*** Records provided Section Begins ***

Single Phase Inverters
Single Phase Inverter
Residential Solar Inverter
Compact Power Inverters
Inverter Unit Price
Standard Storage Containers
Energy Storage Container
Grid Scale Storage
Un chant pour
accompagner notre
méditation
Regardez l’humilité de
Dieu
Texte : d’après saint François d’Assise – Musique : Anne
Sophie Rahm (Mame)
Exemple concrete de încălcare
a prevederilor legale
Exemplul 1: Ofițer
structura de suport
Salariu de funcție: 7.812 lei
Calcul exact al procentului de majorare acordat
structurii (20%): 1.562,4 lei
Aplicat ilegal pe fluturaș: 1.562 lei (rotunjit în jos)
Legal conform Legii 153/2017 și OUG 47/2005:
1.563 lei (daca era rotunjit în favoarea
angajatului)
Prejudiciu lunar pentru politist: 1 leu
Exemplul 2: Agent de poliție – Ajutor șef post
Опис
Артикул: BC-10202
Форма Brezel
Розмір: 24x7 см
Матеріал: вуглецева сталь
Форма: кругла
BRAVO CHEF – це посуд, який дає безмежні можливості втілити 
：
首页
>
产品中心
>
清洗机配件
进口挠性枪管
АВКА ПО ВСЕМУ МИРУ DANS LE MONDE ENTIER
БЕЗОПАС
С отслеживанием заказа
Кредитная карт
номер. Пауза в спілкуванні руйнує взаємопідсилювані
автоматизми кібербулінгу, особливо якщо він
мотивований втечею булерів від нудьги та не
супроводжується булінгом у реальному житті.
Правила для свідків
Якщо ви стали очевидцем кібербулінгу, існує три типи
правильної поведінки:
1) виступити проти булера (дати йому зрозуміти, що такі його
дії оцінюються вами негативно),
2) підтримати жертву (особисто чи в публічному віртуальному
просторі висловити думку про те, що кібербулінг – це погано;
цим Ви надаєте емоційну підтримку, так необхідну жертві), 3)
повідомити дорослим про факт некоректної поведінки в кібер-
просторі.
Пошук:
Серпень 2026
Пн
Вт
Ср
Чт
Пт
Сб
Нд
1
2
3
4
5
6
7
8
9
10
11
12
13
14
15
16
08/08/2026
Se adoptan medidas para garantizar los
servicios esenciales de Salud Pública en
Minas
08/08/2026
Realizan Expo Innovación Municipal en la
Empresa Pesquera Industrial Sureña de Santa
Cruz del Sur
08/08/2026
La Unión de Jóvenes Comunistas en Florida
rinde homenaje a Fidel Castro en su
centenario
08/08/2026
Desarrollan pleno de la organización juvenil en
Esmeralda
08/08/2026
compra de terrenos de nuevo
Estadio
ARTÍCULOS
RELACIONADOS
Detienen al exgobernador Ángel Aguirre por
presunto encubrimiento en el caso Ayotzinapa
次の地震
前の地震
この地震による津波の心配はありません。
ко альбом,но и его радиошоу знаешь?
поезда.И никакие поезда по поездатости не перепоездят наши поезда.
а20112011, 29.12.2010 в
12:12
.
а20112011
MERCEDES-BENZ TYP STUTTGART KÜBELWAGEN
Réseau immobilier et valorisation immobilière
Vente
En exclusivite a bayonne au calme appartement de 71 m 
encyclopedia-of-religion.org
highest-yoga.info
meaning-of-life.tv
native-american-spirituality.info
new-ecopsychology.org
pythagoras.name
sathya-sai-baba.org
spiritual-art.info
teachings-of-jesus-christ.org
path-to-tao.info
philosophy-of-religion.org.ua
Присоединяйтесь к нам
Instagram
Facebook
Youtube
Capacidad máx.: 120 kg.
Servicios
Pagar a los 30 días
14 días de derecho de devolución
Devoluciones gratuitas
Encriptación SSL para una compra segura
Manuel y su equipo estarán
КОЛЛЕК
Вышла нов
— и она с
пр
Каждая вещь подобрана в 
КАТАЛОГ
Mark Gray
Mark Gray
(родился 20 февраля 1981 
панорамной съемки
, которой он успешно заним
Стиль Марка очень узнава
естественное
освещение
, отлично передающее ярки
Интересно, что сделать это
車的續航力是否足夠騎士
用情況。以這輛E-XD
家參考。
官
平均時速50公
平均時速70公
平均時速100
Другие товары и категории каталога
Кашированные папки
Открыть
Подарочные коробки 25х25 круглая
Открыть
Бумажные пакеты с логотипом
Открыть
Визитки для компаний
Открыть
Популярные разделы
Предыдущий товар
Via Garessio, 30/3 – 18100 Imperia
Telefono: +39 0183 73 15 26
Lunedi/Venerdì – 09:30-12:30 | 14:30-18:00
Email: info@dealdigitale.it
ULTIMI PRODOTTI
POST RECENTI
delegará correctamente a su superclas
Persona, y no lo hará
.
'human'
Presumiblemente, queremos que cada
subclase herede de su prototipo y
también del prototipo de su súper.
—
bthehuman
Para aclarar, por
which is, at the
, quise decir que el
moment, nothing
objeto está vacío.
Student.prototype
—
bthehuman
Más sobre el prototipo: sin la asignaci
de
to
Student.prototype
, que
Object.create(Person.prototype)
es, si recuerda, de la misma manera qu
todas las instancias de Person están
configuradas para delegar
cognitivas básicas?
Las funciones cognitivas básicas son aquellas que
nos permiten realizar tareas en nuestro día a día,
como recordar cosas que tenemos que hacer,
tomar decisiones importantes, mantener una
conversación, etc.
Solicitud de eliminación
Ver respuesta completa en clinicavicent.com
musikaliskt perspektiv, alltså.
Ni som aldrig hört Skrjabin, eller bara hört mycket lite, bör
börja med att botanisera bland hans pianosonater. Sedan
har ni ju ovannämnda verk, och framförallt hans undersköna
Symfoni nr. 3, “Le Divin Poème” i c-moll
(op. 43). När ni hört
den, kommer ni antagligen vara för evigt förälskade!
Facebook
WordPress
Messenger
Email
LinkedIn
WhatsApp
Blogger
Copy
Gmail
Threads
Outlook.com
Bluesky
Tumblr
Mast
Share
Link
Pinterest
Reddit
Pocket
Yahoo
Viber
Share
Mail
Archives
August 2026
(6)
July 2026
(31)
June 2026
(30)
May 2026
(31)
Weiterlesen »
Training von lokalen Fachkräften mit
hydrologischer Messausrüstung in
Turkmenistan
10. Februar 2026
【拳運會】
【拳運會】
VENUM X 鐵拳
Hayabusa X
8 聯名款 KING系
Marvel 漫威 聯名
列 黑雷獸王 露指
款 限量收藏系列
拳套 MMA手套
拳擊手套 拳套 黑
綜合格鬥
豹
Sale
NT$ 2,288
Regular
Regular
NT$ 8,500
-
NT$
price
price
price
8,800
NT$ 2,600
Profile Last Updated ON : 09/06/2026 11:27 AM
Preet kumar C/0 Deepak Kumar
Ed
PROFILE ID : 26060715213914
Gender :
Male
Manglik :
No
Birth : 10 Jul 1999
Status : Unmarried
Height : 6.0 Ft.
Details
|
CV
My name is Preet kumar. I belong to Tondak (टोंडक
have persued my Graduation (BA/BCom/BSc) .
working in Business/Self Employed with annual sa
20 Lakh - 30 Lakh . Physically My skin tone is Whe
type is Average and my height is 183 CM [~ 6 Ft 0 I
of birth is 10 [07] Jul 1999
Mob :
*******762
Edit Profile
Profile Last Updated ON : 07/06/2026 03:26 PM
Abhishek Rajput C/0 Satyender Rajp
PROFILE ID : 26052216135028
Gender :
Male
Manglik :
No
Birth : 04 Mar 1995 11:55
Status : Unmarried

*** Records provided Section Ends ***

**Your instructions**
Would you output, from the records above, exactly the run of lines that starts at the line containing "Aplicat ilegal pe" and ends at the line containing "Правила для свідків", and only that run?

**Response for this exercise**
Aplicat ilegal pe fluturaș: 1.562 lei (rotunjit în jos)
Legal conform Legii 153/2017 și OUG 47/2005:
1.563 lei (daca era rotunjit în favoarea
angajatului)
Prejudiciu lunar pentru politist: 1 leu
Exemplul 2: Agent de poliție – Ajutor șef post
Опис
Артикул: BC-10202
Форма Brezel
Розмір: 24x7 см
Матеріал: вуглецева сталь
Форма: кругла
BRAVO CHEF – це посуд, який дає безмежні можливості втілити 
：
首页
>
产品中心
>
清洗机配件
进口挠性枪管
АВКА ПО ВСЕМУ МИРУ DANS LE MONDE ENTIER
БЕЗОПАС
С отслеживанием заказа
Кредитная карт
номер. Пауза в спілкуванні руйнує взаємопідсилювані
автоматизми кібербулінгу, особливо якщо він
мотивований втечею булерів від нудьги та не
супроводжується булінгом у реальному житті.
Правила для свідків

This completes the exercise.